My feet stink and I smell like a monkey. Tradução: Você sabe onde fica o banheiro? Opa. Espere aí! “Monkey” não é “macaco” em português? Quando é que um símio teria alguma coisa haver com banheiros? Será que é algum tipo de expressão? 10:07- Está vendo? É isso que dá ouvir a irmã mais velha! O Vini me explicou o real sentido da última frase. Segundo ele eu acabei de dizer que “Tenho chulé e cheiro igual a um macaco”! Rá! Essas maldades são bem a cara da Alice mesmo! Mas vai ter volta maninha.
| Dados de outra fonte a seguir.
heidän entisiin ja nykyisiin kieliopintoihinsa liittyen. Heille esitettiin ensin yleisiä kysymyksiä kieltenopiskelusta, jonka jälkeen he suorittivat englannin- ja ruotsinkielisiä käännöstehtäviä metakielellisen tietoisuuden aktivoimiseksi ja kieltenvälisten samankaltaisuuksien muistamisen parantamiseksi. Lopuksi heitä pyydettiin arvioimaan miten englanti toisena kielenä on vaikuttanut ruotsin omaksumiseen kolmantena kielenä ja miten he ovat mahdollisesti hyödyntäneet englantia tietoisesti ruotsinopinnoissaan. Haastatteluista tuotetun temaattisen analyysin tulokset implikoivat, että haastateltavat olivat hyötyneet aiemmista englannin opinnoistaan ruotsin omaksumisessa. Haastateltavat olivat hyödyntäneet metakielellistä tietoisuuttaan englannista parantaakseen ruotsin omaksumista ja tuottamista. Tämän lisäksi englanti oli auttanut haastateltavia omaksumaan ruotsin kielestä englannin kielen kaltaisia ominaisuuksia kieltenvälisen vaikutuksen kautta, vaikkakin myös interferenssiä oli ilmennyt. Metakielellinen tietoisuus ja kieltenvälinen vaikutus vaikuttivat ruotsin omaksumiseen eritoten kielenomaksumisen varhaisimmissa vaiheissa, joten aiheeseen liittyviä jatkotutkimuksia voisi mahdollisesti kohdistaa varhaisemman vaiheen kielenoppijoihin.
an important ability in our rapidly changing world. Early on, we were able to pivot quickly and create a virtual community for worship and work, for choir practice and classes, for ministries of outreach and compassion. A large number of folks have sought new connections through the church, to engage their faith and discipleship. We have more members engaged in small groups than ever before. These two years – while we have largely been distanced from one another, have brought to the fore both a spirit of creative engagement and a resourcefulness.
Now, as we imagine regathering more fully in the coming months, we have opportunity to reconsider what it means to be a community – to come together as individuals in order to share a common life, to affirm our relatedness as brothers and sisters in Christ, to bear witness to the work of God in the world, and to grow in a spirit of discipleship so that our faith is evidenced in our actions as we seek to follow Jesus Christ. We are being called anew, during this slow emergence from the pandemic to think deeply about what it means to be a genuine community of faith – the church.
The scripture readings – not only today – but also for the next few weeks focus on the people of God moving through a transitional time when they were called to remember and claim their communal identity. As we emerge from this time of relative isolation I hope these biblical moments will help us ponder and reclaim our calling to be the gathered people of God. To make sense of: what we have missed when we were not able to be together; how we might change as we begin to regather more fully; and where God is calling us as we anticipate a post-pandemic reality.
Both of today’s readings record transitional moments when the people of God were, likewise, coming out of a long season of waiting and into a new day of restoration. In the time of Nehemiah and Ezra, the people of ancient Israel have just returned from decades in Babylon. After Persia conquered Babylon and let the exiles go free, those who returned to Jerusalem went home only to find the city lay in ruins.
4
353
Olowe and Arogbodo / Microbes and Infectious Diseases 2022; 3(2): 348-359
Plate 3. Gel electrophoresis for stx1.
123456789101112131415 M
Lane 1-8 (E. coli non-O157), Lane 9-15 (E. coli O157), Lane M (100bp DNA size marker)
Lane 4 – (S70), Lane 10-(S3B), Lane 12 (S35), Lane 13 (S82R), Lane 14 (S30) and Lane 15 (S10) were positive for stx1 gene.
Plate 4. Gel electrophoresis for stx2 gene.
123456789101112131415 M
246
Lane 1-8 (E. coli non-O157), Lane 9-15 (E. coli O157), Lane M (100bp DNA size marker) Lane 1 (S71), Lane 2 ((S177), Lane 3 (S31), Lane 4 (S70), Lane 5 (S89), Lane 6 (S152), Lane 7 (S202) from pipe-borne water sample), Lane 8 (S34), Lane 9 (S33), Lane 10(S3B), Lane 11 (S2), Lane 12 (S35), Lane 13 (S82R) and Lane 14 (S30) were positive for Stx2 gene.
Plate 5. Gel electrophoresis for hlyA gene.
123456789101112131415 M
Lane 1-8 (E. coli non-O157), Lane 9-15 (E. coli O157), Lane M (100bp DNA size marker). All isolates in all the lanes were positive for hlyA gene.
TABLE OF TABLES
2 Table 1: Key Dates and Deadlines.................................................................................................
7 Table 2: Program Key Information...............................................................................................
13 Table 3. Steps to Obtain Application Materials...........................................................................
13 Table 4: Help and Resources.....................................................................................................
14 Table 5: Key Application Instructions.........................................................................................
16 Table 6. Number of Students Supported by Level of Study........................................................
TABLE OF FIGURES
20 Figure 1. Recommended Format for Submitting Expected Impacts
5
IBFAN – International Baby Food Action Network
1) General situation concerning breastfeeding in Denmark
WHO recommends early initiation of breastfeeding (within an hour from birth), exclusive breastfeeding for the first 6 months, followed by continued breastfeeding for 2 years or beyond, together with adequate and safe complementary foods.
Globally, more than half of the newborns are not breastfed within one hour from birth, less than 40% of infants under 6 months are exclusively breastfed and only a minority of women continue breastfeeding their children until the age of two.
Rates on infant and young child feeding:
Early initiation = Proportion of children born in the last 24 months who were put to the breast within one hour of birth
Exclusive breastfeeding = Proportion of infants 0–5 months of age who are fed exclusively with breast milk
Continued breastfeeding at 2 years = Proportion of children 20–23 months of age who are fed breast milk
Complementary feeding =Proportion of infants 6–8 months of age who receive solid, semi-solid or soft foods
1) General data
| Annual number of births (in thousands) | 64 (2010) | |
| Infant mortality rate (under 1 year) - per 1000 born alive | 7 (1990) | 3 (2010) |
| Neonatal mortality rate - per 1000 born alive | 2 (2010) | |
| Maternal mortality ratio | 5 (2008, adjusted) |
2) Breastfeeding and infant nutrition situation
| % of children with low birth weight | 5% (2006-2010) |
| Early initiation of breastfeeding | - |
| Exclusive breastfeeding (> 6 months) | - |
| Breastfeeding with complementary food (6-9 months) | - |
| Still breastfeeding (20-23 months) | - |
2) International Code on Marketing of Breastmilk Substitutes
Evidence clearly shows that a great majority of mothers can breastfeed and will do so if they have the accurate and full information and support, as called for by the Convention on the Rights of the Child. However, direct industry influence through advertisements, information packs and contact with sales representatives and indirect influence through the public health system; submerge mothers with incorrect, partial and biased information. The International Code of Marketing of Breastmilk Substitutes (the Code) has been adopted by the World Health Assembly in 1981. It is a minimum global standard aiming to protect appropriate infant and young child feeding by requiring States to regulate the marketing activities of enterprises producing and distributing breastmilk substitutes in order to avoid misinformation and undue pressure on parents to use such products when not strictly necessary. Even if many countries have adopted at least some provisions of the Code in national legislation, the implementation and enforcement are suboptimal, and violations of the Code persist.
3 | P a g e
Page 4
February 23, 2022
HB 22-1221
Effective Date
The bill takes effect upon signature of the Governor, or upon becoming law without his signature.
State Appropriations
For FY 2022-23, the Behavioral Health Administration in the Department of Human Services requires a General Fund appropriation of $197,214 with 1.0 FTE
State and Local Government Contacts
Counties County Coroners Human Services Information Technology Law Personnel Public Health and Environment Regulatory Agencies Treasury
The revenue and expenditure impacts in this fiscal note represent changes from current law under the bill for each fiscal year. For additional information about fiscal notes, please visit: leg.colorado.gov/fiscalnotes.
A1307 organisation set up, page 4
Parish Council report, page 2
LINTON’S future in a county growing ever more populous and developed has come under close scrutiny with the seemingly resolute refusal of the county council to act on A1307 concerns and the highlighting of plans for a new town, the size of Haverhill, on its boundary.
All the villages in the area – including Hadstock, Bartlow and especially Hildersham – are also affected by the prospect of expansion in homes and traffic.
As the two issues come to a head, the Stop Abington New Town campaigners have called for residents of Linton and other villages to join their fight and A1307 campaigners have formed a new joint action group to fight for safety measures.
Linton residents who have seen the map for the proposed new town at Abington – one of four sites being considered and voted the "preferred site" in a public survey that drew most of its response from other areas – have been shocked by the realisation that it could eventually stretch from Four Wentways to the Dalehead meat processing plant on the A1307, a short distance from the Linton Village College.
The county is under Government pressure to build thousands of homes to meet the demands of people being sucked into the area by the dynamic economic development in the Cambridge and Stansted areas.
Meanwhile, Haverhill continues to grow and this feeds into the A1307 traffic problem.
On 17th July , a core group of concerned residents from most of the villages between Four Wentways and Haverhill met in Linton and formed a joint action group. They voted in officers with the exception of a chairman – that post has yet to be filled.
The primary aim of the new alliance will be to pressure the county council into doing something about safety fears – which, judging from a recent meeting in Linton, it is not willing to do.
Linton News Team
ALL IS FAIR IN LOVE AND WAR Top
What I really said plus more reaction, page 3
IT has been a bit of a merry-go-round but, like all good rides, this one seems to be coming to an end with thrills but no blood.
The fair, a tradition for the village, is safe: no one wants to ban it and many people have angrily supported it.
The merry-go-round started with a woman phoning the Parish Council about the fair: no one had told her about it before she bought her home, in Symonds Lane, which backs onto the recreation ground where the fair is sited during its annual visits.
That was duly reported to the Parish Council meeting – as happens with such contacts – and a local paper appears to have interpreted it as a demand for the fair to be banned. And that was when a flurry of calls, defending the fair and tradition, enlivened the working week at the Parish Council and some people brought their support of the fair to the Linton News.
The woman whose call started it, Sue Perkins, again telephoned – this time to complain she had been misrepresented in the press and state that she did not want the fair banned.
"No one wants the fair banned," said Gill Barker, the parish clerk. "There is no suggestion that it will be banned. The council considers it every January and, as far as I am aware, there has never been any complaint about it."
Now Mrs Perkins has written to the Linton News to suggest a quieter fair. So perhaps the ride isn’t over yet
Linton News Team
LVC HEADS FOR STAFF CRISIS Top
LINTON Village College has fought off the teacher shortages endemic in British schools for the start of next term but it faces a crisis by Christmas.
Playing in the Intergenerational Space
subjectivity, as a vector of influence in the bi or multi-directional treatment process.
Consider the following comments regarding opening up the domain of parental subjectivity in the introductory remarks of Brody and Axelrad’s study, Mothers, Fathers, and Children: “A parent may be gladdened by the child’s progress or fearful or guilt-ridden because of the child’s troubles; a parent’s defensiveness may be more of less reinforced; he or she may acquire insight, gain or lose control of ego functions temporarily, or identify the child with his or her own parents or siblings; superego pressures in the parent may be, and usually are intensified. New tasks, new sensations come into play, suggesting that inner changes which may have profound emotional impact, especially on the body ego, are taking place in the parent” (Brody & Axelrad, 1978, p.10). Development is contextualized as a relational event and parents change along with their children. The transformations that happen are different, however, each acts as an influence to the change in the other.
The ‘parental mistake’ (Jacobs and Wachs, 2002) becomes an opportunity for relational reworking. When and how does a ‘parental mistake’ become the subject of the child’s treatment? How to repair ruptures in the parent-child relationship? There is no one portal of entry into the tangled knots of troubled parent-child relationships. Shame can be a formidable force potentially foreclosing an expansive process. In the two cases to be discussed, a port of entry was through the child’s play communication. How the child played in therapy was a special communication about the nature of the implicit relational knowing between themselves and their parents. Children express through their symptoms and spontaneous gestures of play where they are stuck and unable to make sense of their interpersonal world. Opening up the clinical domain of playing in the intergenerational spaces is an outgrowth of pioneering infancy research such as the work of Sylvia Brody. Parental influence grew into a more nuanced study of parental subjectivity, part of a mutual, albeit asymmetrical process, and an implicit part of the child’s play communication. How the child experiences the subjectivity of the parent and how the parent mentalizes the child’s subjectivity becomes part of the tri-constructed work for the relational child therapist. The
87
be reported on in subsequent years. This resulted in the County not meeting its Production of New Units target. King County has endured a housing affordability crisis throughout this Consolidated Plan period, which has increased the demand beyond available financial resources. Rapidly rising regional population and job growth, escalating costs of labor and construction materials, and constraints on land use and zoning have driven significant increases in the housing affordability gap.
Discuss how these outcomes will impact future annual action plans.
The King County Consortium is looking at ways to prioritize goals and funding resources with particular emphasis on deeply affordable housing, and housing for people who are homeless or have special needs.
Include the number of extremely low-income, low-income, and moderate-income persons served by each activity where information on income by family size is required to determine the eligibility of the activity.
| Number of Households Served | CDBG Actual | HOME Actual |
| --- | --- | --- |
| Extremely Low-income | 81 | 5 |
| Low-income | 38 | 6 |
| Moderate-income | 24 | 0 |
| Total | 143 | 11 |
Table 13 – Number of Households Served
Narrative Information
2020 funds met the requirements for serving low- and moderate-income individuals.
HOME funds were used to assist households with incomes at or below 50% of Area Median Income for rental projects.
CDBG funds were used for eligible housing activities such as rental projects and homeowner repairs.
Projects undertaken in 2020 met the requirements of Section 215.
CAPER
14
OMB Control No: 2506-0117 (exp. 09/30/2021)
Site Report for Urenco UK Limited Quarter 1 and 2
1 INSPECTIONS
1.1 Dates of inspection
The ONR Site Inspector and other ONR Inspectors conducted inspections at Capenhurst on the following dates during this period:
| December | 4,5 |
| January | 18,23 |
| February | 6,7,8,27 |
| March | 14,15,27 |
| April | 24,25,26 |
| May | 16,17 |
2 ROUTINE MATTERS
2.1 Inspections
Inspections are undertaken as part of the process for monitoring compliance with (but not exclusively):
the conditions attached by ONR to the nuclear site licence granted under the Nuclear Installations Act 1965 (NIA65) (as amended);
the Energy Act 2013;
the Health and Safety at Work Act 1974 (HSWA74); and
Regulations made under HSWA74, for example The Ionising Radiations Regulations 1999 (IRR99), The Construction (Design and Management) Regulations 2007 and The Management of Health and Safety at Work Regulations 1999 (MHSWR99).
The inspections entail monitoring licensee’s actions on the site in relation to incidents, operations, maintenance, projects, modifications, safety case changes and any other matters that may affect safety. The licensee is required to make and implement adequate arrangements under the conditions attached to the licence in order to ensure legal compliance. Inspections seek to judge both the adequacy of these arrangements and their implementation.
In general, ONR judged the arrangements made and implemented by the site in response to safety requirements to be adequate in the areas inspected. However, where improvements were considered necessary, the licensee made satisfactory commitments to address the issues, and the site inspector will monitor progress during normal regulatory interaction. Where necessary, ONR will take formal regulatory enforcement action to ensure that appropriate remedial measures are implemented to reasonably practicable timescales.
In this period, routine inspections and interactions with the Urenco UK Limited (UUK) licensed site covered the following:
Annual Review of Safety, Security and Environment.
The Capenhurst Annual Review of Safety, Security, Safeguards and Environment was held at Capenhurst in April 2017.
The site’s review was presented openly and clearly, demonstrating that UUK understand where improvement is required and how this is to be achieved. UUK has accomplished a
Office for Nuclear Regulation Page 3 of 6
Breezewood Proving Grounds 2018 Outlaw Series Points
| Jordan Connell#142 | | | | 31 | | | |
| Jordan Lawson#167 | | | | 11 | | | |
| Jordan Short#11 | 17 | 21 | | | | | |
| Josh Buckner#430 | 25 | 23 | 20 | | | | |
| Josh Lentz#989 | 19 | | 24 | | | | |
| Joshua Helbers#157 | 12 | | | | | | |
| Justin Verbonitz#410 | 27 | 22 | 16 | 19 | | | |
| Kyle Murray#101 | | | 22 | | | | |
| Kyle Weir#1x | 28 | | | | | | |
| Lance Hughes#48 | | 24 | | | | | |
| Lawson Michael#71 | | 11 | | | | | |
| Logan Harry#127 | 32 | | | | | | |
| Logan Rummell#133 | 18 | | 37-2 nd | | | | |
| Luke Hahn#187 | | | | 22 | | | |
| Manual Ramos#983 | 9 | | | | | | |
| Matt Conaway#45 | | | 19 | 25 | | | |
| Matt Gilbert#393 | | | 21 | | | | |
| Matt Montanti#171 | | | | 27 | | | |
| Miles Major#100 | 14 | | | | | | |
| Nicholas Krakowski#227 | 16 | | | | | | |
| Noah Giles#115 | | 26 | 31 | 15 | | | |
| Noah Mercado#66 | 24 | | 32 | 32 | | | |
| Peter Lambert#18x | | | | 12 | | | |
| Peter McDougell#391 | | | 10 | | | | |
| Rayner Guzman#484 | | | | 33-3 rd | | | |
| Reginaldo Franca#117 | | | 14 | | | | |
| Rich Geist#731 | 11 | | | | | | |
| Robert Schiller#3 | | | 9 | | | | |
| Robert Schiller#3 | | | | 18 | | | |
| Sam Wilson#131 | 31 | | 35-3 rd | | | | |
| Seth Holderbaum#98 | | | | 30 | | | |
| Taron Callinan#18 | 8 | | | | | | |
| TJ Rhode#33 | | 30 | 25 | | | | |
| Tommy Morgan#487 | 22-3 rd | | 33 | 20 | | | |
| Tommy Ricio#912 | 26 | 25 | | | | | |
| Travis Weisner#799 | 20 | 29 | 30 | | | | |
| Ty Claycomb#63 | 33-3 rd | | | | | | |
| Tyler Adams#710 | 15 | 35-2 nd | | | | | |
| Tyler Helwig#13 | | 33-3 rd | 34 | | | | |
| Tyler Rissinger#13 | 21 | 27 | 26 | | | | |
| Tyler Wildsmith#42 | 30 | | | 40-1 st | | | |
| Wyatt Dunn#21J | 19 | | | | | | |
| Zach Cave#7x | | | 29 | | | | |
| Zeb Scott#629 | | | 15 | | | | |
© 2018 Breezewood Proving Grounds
Uma hora você vai ter que dormir e aí... Muáhaha! (pequena-esfregada-de-mão-no-estilo-vilão-sádico) 11:33-Minha prima chegou em casa a alguns minutinhos atrás e quando eu perguntei porque ela tinha mentido pro Vini, a Ana só disse que era pra facilitar as coisas. Ahn? Tipo, facilitar o quê?????????? Ela estranhamente não disse. Só riu pra mim e fechou a porta do quarto na minha cara, pois queria se trocar. Eu hein! Será que o sol quente da Flórida fritou os miolos da minha prima? Garota doida...

23:59- E o Théo não ligou hoje também. Pena...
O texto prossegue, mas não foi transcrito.